Editor Downcodes akan membantu Anda memperhatikan perkembangan terkini dalam kebijakan peraturan pemilu dan kecerdasan buatan AS. Baru-baru ini, mantan Presiden Trump menyatakan di platform kampanyenya bahwa jika terpilih kembali, ia akan mencabut perintah eksekutif pemerintahan Biden mengenai kecerdasan buatan.

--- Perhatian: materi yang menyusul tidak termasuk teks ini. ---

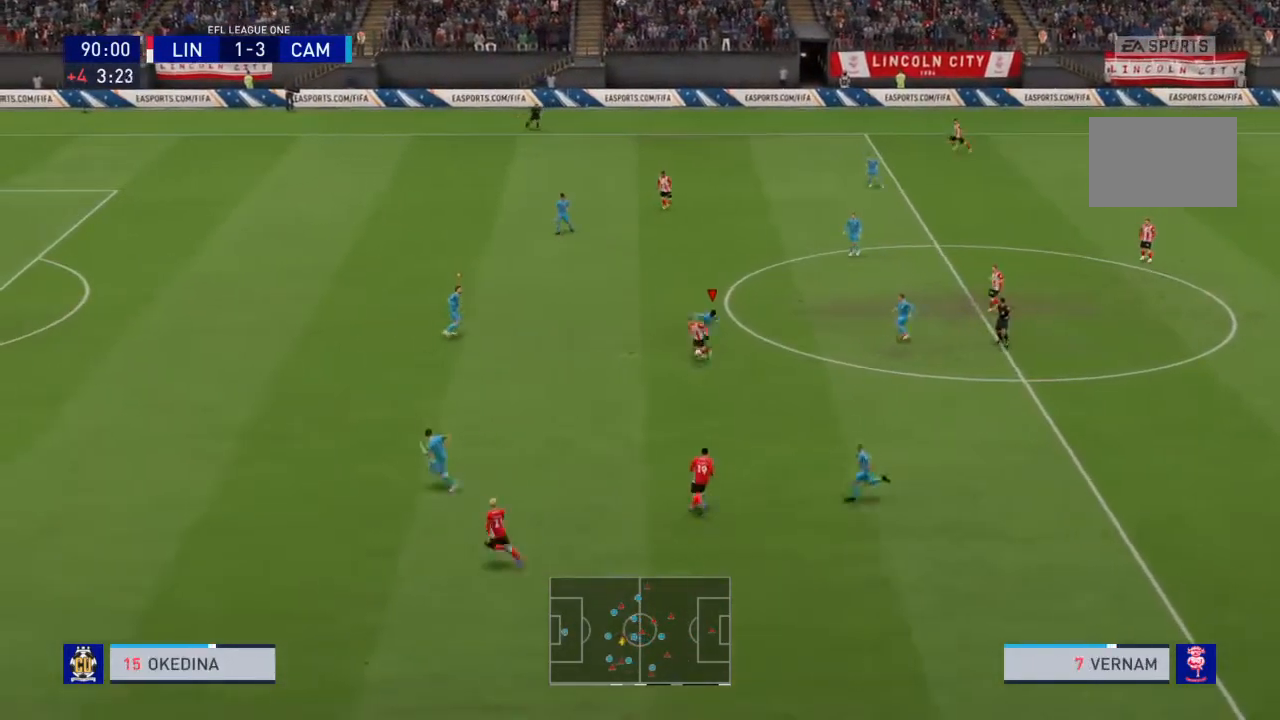
{"buttons": ["R2"], "left_stick": "down-right", "right_stick": "center", "events": [[134, "SQUARE", "up"]]}
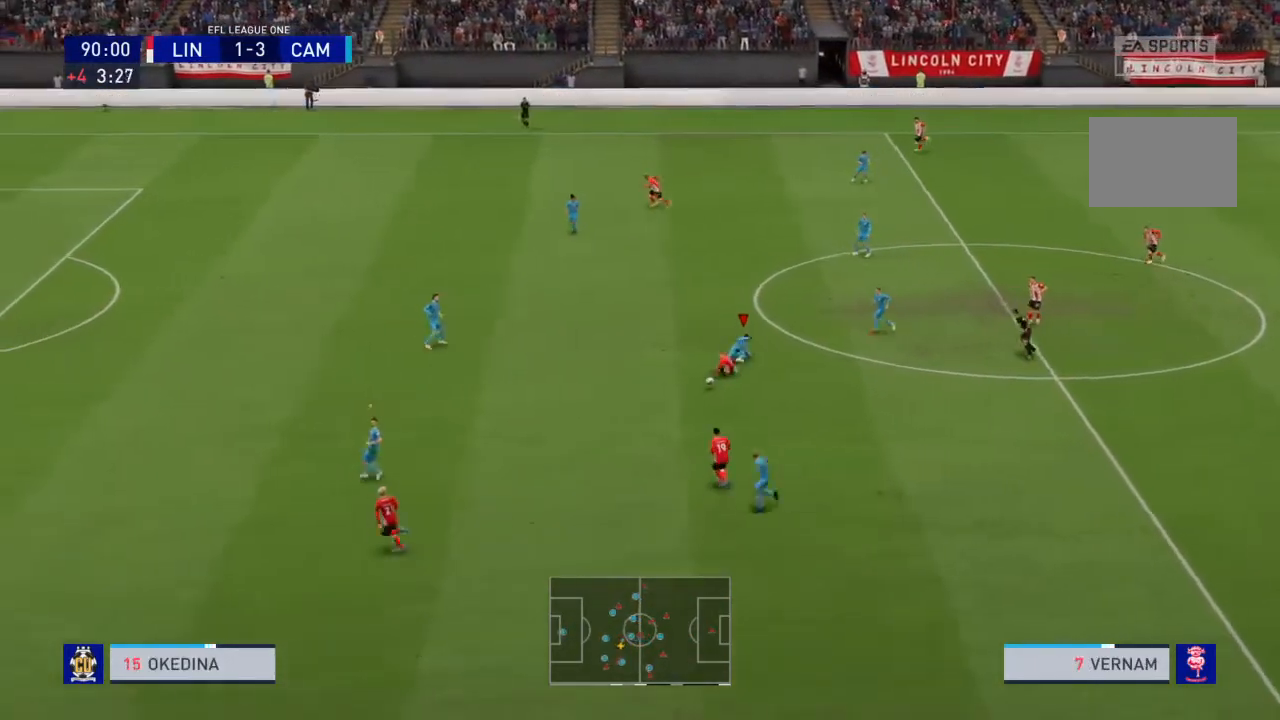
{"buttons": ["R2"], "left_stick": "center", "right_stick": "center", "events": [[133, "left_stick", "center"]]}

Langkah ini telah menarik perhatian luas karena mungkin menandai perubahan besar dalam kebijakan regulasi kecerdasan buatan AS dan berdampak besar pada arah pengembangan kecerdasan buatan di masa depan. Artikel ini akan memberikan analisis mendalam mengenai janji Trump dan potensi konsekuensi yang mungkin ditimbulkannya.
Mantan Presiden AS Trump baru-baru ini menyatakan di platform kampanyenya bahwa jika terpilih kembali, ia akan mencabut perintah eksekutif mengenai kecerdasan buatan (AI) yang ditandatangani oleh Presiden Biden saat ini. Perintah ini digambarkan oleh Trump sebagai tindakan yang "berbahaya", menghambat inovasi teknologi AI, dan mengandung apa yang disebutnya sebagai "ide-ide sayap kiri". Janji Trump telah menarik perhatian luas karena hal ini mungkin berarti bahwa pengembangan AI akan menghadapi lebih sedikit regulasi di masa depan.

Catatan sumber gambar: Gambar dihasilkan oleh AI, dan penyedia layanan otorisasi gambar Midjourney
Pemerintahan Biden menandatangani peraturan AI yang ada berdasarkan Undang-Undang Pertahanan Nasional tahun 1950 pada bulan Oktober 2023, yang mewajibkan perusahaan teknologi untuk melakukan apa yang disebut "pengujian tim merah" ketika mengembangkan model AI skala besar dan melaporkan hasil pengujian tersebut kepada pemerintah federal menilai keamanan dan potensi risiko model AI ini. Trump dan pendukungnya berpendapat bahwa proses ini tidak hanya memperlambat pengembangan AI, namun juga memaksa perusahaan untuk mengungkapkan rahasia dagang mereka.
Selain itu, perintah eksekutif Biden juga mengharuskan Institut Standar dan Teknologi Nasional (NIST) memberikan panduan untuk memastikan model AI tidak bias ras atau gender. Trump dan para pendukungnya memandang permintaan tersebut sebagai “gagasan sayap kiri radikal.”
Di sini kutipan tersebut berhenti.